Medical manager at the Rondônia field hospital, a doctor for ten years, Flori Menezes contracted Covid with his wife in November last year. The two had to be isolated from their children, but there was no need for hospitalization. He has also lost friends to the virus and seen many deaths among young and old.

“We worked in a scenario with many deaths, in addition to the usual. It was very different from everything we usually see on a daily basis. We ask that this pandemic never go back to the way it was before”.

The general practitioner says he and his colleagues could not stop working, even though they knew their mental health was not good.

“We worked because it was our mission to save someone in need, but also with a worried head, thinking: ‘I wonder if I’m going to be the next on the list of deaths? What about my family members?'”, says Menezes.
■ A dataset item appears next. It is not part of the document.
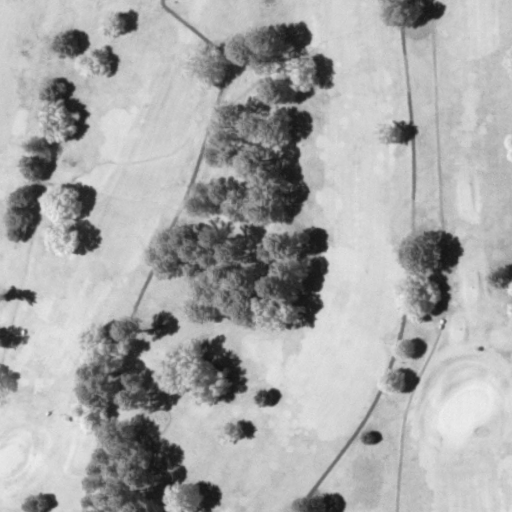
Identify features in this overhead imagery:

“We were working and the other day we found out that his colleague got worse and needed to be intubated. All the professionals were shaken”.

The current situation, according to him, is of more beds available and supplies than in 2021. The fatigue of the teams, however, weighs after two years of the pandemic.

Governor Marcos Rocha (PSL), an ally of President Jair Bolsonaro (PL), prohibited by means of a decree the compulsory vaccination and mandatory vaccination passport.

With the high capacity in ICUs, the scientific committee of the University of Rondônia recommends caution by the population. “The high level of contagion in the population has been generating outpatient and hospitalization demands, which have an impact on statistics and case forecasts”.

“There is an urgent need to disseminate and adopt effective strategies to achieve adequate vaccine coverage with two objectives: to protect the population from the evolution to serious cases and deaths by Covid-19 and, secondly, to prevent the emergence of new variants, which, in this case, they could perpetuate the current pandemic situation”, says the committee’s most recent scenario analysis report.